Changes to the Statement of Investment Principles

30th April, 2019

  • Following an interim response to the Law Commission’s 2017 report on pension funds and social investment, the Department for Work and Pensions (‘DWP’) has proposed changes to regulations and confirmed that trustees must update their Statement of Investment Principles to take account of the following:

    • how they take account of financially material considerations over the appropriate time horizon of the investments, including (but not limited to) those arising from Environmental, Social and Governance (‘ESG’) considerations, including climate change;
    • their policies in relation to the stewardship of the investments, including engagement with investee firms and the exercise of the voting rights associated with the investment; and
    • a policy on the extent (if at all) to which non-financial matters are taken into account in the selection, retention and realisation of investments.

    These changes apply to both Defined Benefit (‘DB’) and Defined Contribution (‘DC’) schemes.  For DC schemes they will apply to the default strategy.   The new legislation is effective from October 2019.

    Financially material considerations

    The DWP are proceeding as above to encourage trustees to consider ESG issues and climate change as part of the investment process and not just to maximise investment returns. This could lead to more schemes allocating to investments in specific ESG funds.   However, the DWP has clarified that the intention is not to encourage all schemes to invest specifically in these funds. The purpose is to ensure trustees are thinking about these areas, when in the past they may have been neglected.

    The other important point to note is the time horizon over which these factors should be considered. If a scheme is ready to buyout they have a much shorter time horizon to consider the impact of these considerations than a scheme that will run on an ongoing basis.

    Trustees will need to explore their own stance on ESG issues and investigate whether the investments made are in line with these views.
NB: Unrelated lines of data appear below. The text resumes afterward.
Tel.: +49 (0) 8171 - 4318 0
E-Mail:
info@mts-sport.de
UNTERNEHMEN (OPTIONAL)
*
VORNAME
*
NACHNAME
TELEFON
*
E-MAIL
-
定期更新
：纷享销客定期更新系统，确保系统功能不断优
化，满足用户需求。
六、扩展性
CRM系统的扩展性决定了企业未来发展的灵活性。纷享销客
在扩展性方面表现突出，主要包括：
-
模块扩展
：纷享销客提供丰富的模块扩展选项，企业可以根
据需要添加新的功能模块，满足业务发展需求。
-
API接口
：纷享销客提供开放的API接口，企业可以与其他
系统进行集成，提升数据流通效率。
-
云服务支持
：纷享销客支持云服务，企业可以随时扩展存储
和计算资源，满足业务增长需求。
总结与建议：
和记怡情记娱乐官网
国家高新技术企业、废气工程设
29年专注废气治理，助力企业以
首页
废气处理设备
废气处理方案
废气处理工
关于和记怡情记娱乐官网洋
Trustees may need to question the fund manager on the policies and practices adopted by them in order to get a better understanding.  If the trustees’ policy is not aligned with their current investments, it could lead to a review of some or all of the funds.

    Stewardship

    Trustees will need a policy on exercising their rights (including voting rights) attached to the investments. They will also need to set out how they intend to engage with and monitor companies (directly or via the investment managers) as well as the circumstances under which this will be done.

    Once trustees have agreed on their ESG views, it will help in setting this policy and the circumstances under which they need to engage with companies and how it will be monitored. We expect that many schemes will look to understand the fund manager policies and see if they are happy with them. For those that have specific ESG criteria, trustees may engage with the manager to encourage them to vote in a particular way or engage with companies to encourage particular behaviours. 
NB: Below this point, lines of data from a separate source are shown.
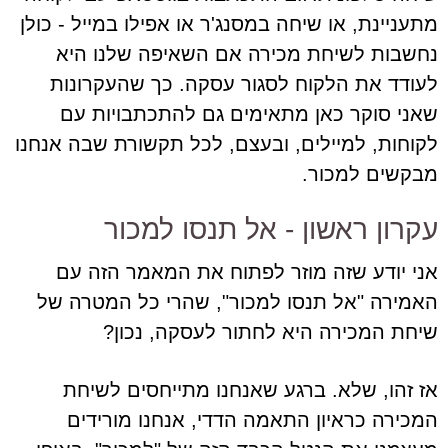
מתעניינת, או שיחה במסנג'ר או אפילו במייל - כולן
נחשבות לשיחת מכירה אם השאיפה שלנו היא
לעודד את הלקוח לסגור עסקה. כך שהעקרונות
שאני סוקר כאן מתאימים גם להתכתבויות עם
לקוחות, למיילים, ובעצם, לכל תקשורת שבה אנחנו
מבקשים למכור.
עקרון ראשון - אל תנסו למכור
אני יודע שזה מוזר לפתוח את המאמר הזה עם
האמירה "אל תנסו למכור", שהרי כל המטרה של
שיחת המכירה היא לחתור לעסקה, נכון?
אז זהו, שלא. ברגע שאנחנו מתייחסים לשיחת
המכירה כראיון התאמה הדדי, אנחנו מורידים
    Non-Financially material considerations

    The regulation defines “non-financial matters” as the views of the members and beneficiaries including (but not limited to) their ethical views and their views in relation to social and environmental impact and present and future quality of life of the members and beneficiaries of the scheme.
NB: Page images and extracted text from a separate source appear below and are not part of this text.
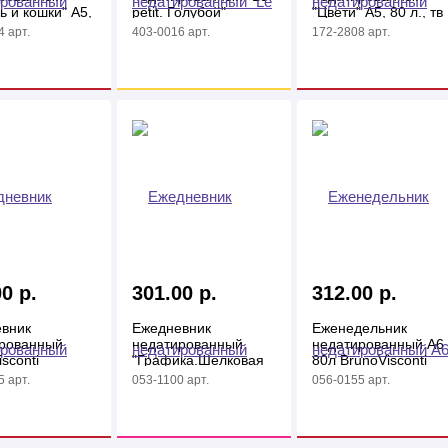
ь и кошки" А5,
petit. Голубой"
"Цвети" А5, 80 л., тв
., 7БЦ
297*210 мм. 28л,
переплёт 7БЦ
 арт.
403-0016 арт.
172-2808 арт.
клеевое скрепление
0 р.
301.00 р.
312.00 р.
вник
Ежедневник
Еженедельник
рованный
недатированный
недатированный А6
sconti
"Графика.Шелковая
80л BrunoVisconti
T" А5+
палитра" А5, 128л,
"MEGAPOLIS VELVE
 арт.
053-1100 арт.
056-0155 арт.
вый
7бц
FLEX" черный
    Whilst this is an optional policy, trustees should note that they are accountable to members so will need to explain any policy that is adopted. However, they are still responsible for making the investment decisions and would need to comply with the policy.  However, trustees are under no obligation to take on board the views of the membership.

    Trustees need to consider these issues as part of the investment process and document any changes in policy in the SIP, before the October 2019 deadline.

    We see this change in legislation as a positive step in widening the scope of areas the trustees should consider in the investment process, if it was not already being covered.